A Google search for "vim faq" shows:

http://vimdoc.sourceforge.net/htmldoc/vimfaq.html

But it says the latest version is 6.3, which was released in 2004. I don't know whether there's a newer version of the FAQ.


The Hacker News effect! Thanks for the link.


This is useful, because the official links to the VimHelp format FAQ have gone dead:

http://vimdoc.sourceforge.net/

You're taken to a Geocities dead page where you are rickrolled.

(For those who don't know what that is: http://en.wikipedia.org/wiki/Rickrolling)


The plain text version is broken, but the html version is right under it.

I usually just go to vim.org, click through to documentation and then FAQ, so I never noticed until now. I'll figure out how we can get the broken link removed.


Why hasn't anyone come up with a way to make these less hard on the eyes? Reading code in mono-spaced is divine, but reading prose in mono-spaced actually causes my brain to almost shut down and refuse to read. It's less bad in a terminal with a dark background, but on a white webpage, I really have issues.


Should be obvious, but think it's pretty rare for frontend / designer types to use Vim.

/me Looks around and notices that I'm a designer.

OK. Proposition. I've always wanted to a really nice tutorial / guidebook for Vim. I however, am not someone familiar with the guts of Vim, Vimscript and mostly just implement packages and pick up stuff as I go. If there is a coder-type person out there that is interested in working on the more technical bits, I'd be happy to style up the documents and make it presentable. I have experience writing, making videos and styling technical docs. You can see my work at http://www.webhook.com

Also, I should say I don't think this FAQ is a good intro to Vim. I think a better way to do it would be to present a chapter by chapter guide that gives people very easy earlier wins. To me, that means you focus on package installation and configs first, and then start working on movement and more advanced packages. Get people hooked on customization first, because the movement stuff takes weeks of brain training. At the end of the day I love Vim because I can make it whatever I want.


Perhaps contact the author of submitted link? I'm fully open to setting something up; 10+ years of vim usage behind me, just inexperienced in writing up this kind of stuff.

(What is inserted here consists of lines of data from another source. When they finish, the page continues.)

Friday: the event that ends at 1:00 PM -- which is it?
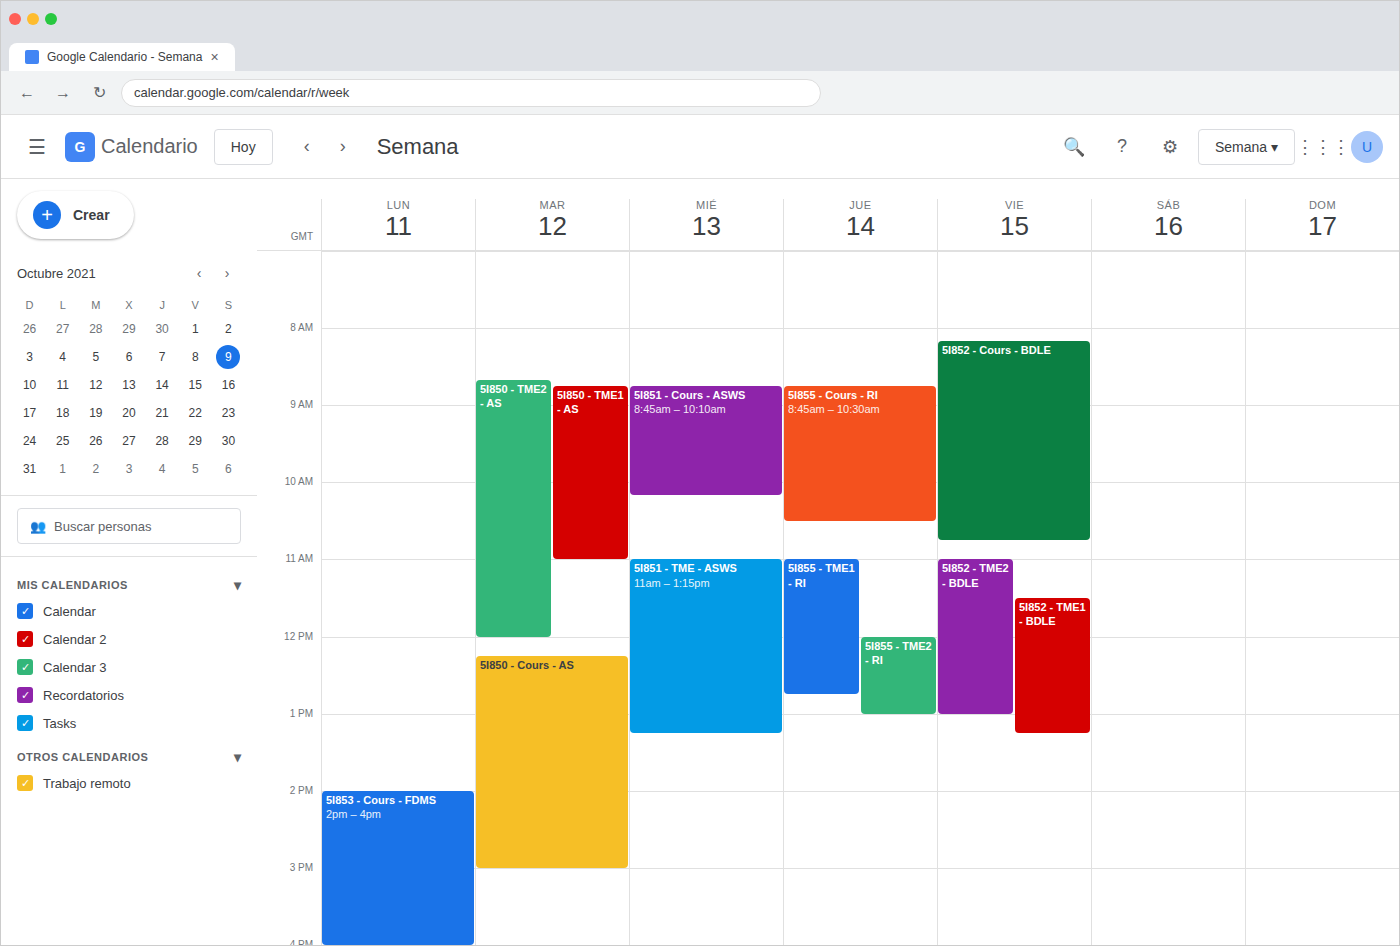
"5I852 - TME2 - BDLE"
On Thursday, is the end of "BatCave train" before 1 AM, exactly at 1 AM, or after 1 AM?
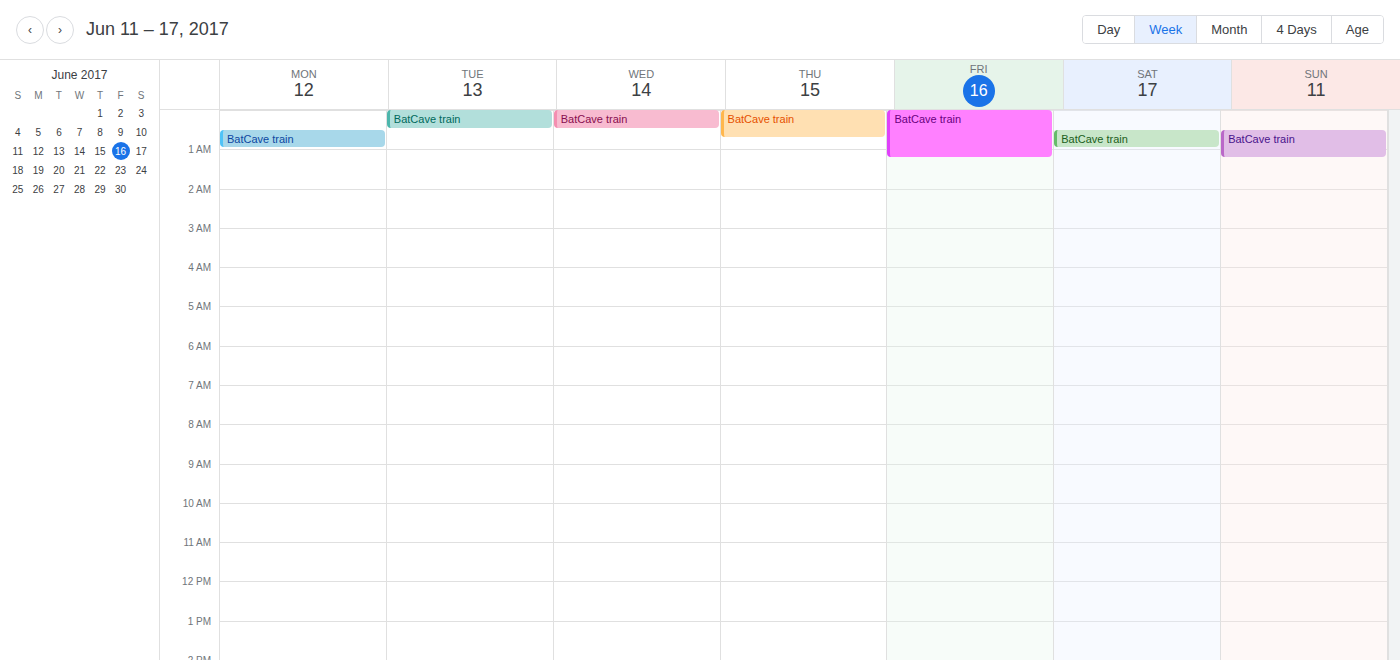
12:45 AM -- before 1 AM, 15 minutes above the 1 AM line.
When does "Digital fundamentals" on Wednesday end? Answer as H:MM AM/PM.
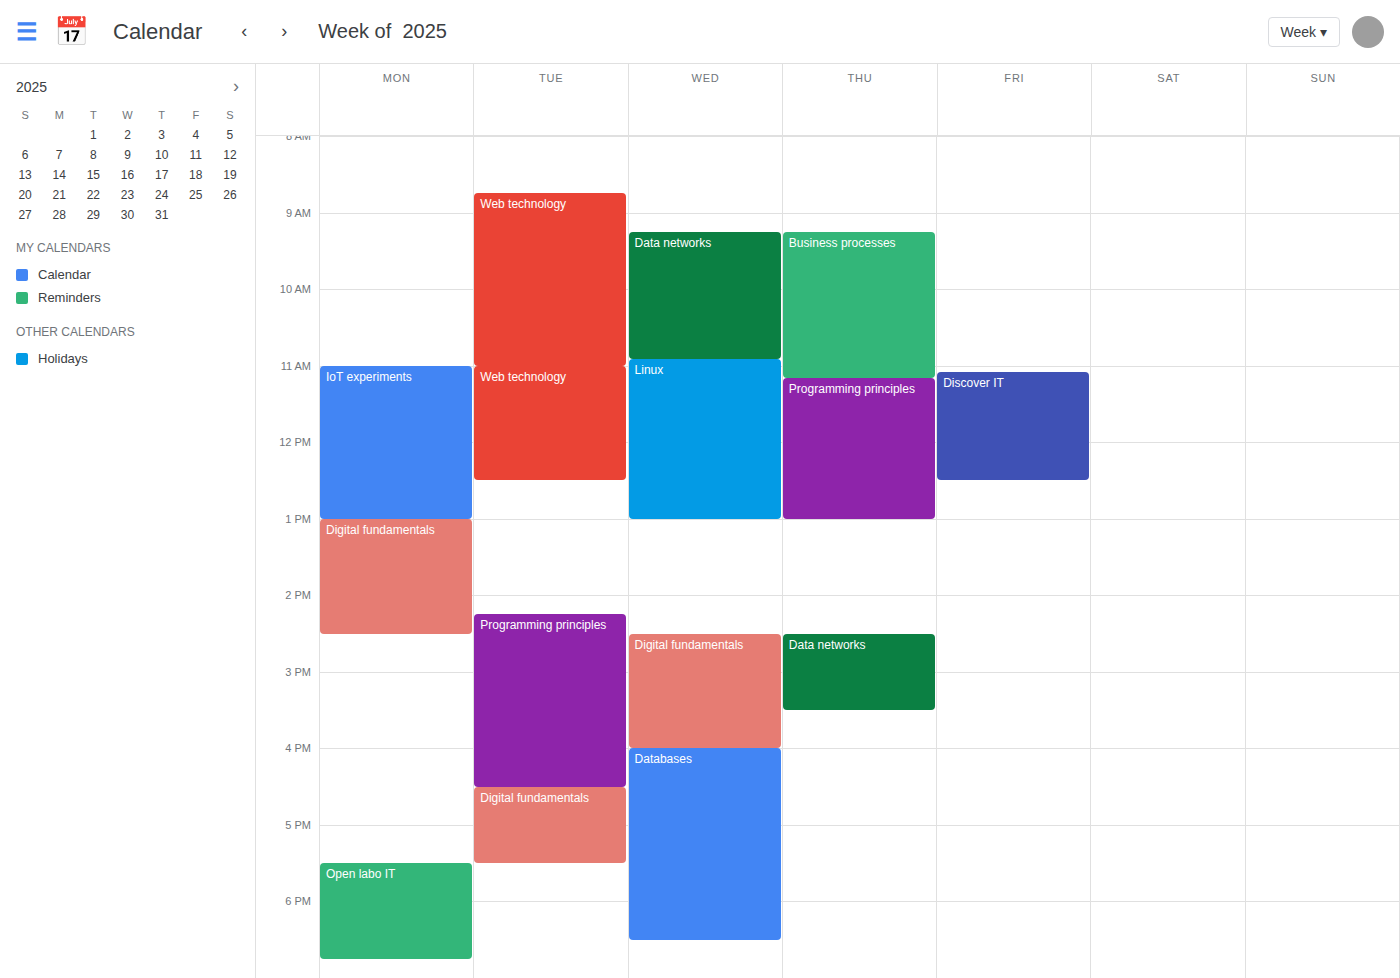
4:00 PM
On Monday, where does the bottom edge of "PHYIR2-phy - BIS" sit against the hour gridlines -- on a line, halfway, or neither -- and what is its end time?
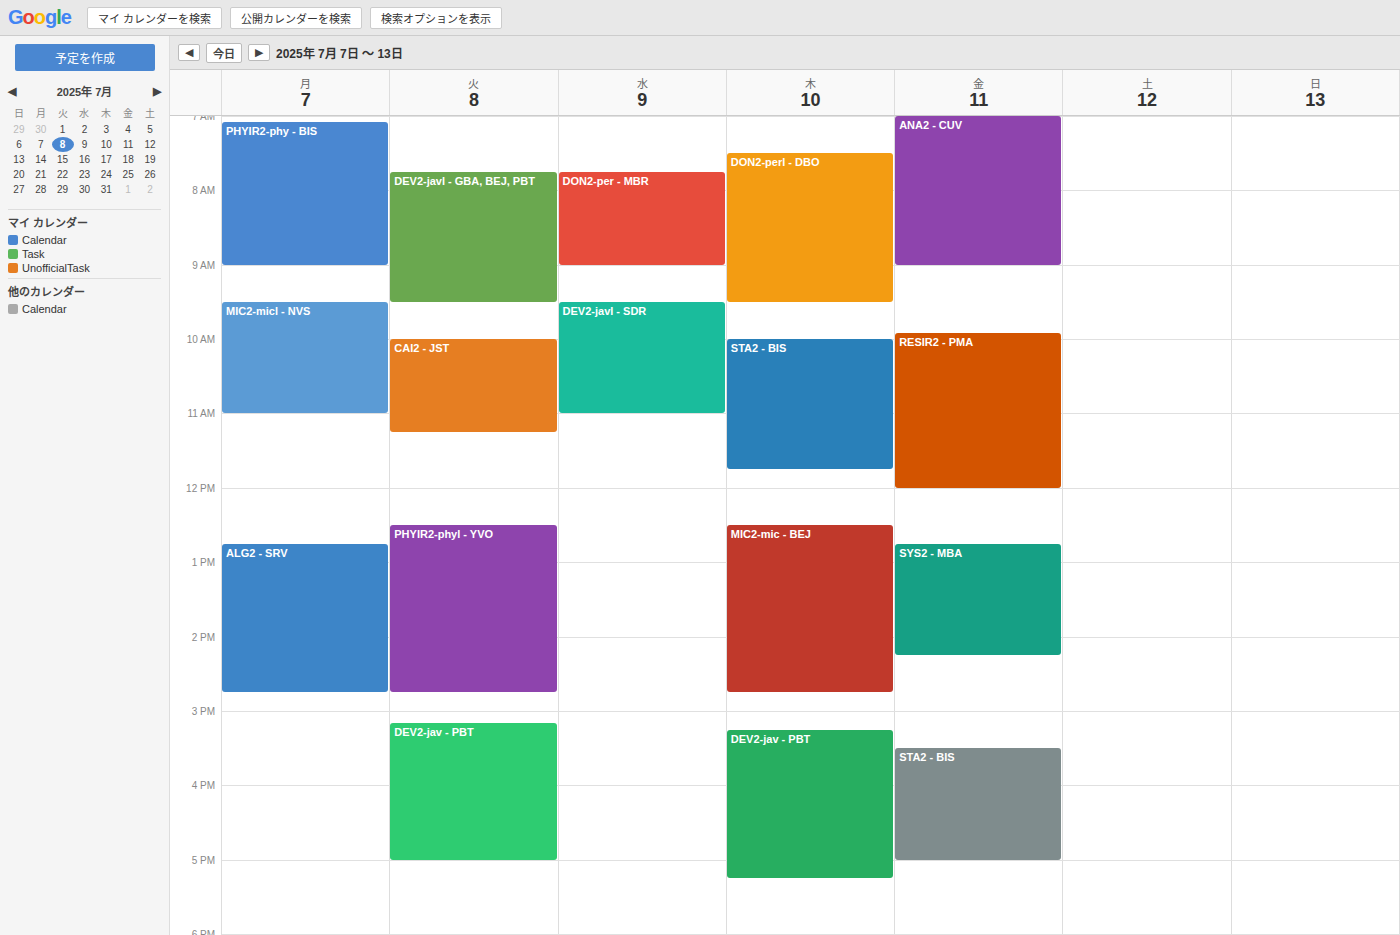
9:00 AM -- exactly on the 9 AM line.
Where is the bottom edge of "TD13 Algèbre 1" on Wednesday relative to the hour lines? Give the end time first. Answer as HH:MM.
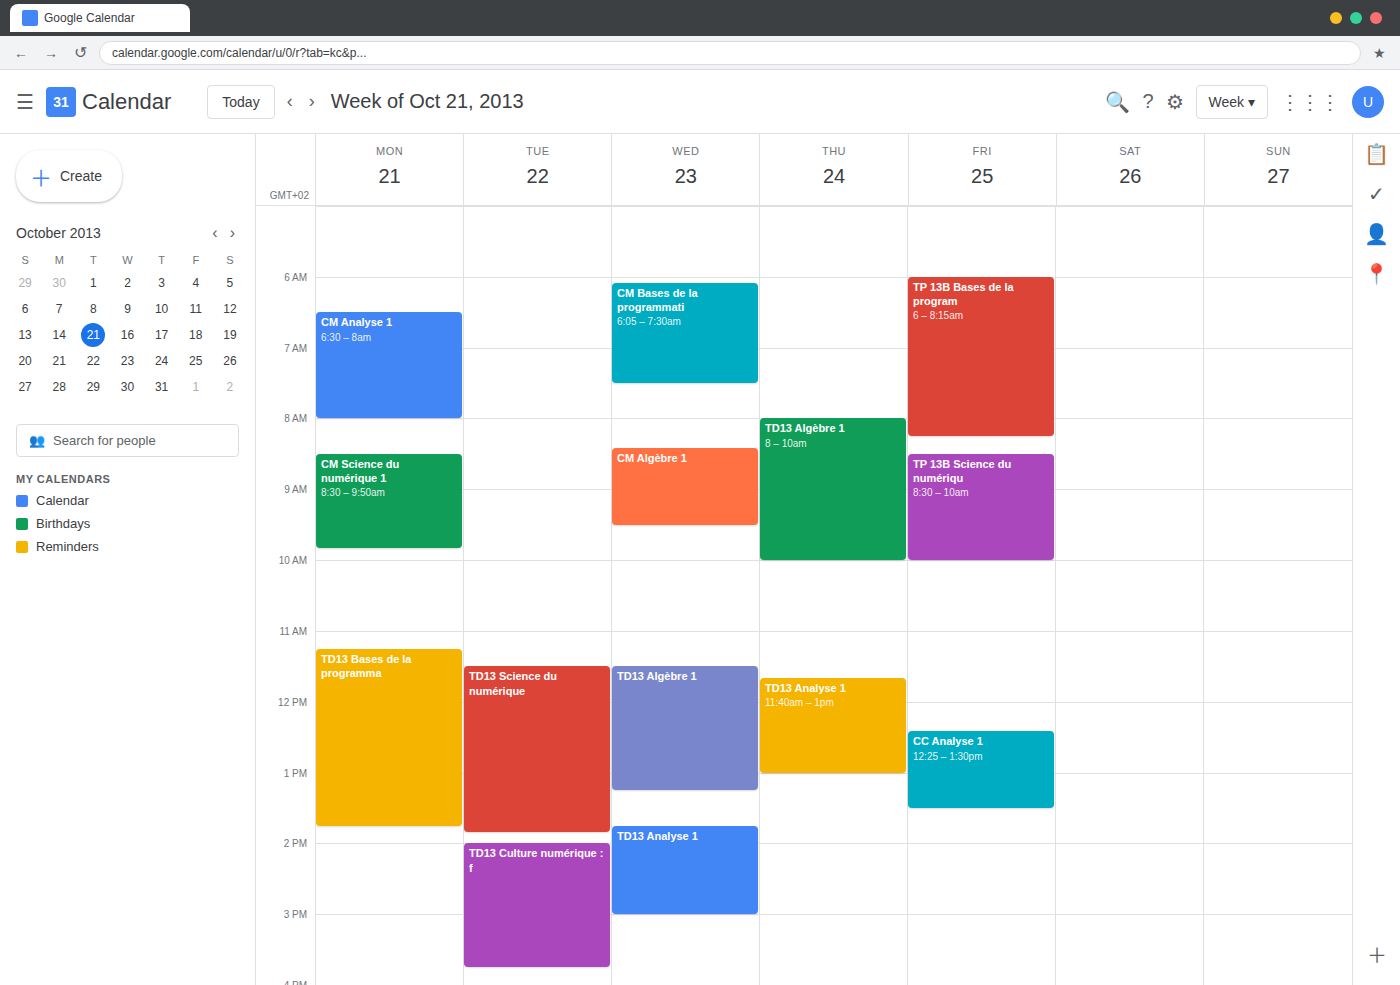
13:15 -- neither: a quarter of the way from the 13:00 line to the 14:00 line.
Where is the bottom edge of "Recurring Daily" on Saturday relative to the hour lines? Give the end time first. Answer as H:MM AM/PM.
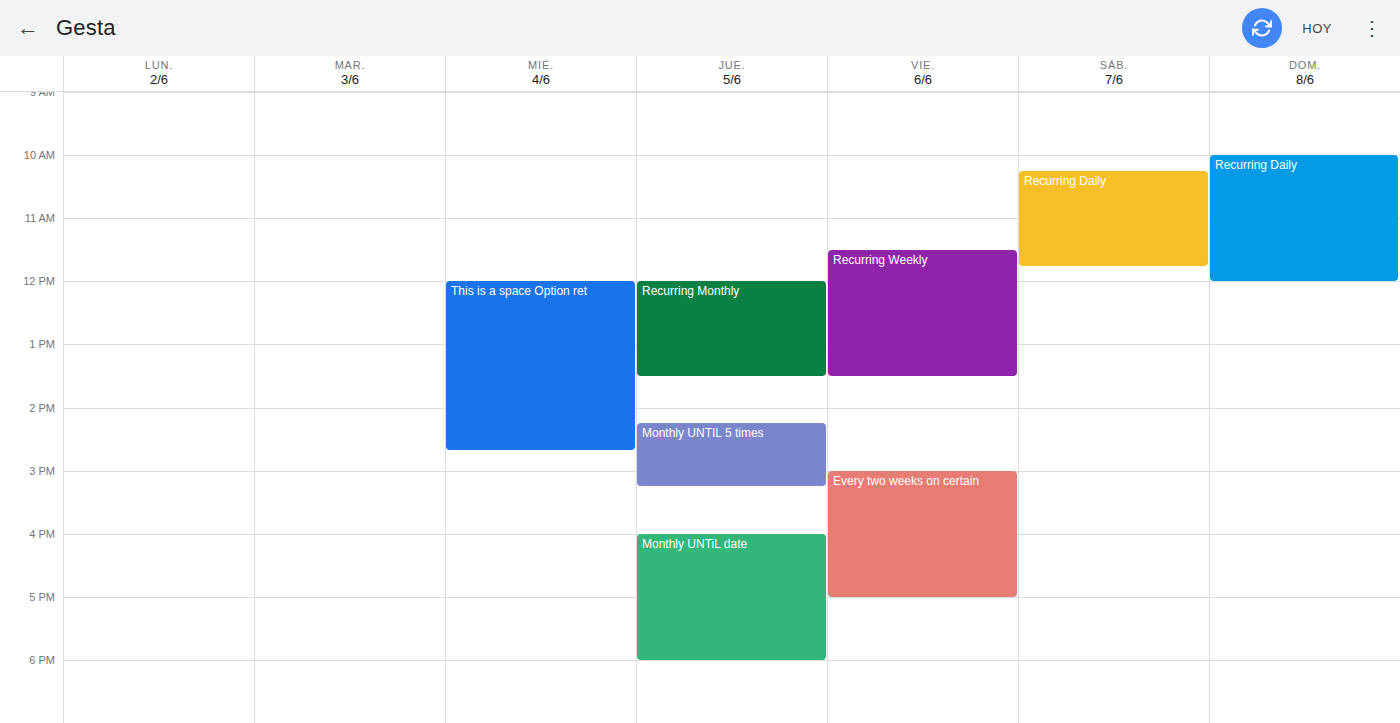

Might still give it a shot though :P


Vim has been my main editor for years now, and I still can´t get used to think with with motions that involve more than 1/2 lines/words/chars.

I think it´s just an unnecessary middle step for the brain: if I want to get to the word "dog" I don´t want to think how many lines/words/chars away it is.

Instead: focus on search to move about. It´s much more immediate and practical in my opinion. Using '/' I can usually get where I want to be in 2/4 keystrokes.

Combine it with visual mode (or small motions) and then you will really experience the power of vim AND its simplicity.

I think for a beginner (and I still consider myself one, even after a couple of years of intensive use) it´s a much easier paradigm to start with.


This is one of my favorite Vim tricks/guides posts: http://mislav.uniqpath.com/2011/12/vim-revisited/


I might as well chime in too. I thought this was a fun way to get the motor-memory down for movement: http://vim-adventures.com/

And although I agree with the post you made, that everyone should know how the .vimrc file works, I use Vundle to help make my vim experience less painful: https://github.com/gmarik/Vundle.vim

My biggest complaint about vim is probably a common one: the key commands don't seem to have much rhyme or reason. Perhaps in Bill Joy's mind they did but even now after years of use I find myself always having my vim cheat sheet nearby.


What do you mean with key commands? `i` for insert and `c` for copy makes quite sense to me.


That FAQ is broken, the first thing on there should be "How do I quit vim?".


I know you probably meant that as a diss on vim, but for a long time that was the only vim command I knew. I felt more comfortable exploring files in editors and vim was the only editor available on the servers. The first two dozen times, I had to google the :q!


Partially a diss, partially as if it's the default editor it'll open with no clear indication of how to actually quit it in certain circumstances. I had to do the same thing repeatedly when I first encountered it.


Actually, that may not be a frequently asked question, given that vim tells you how to quit on the starting page, as well as when you press control-C.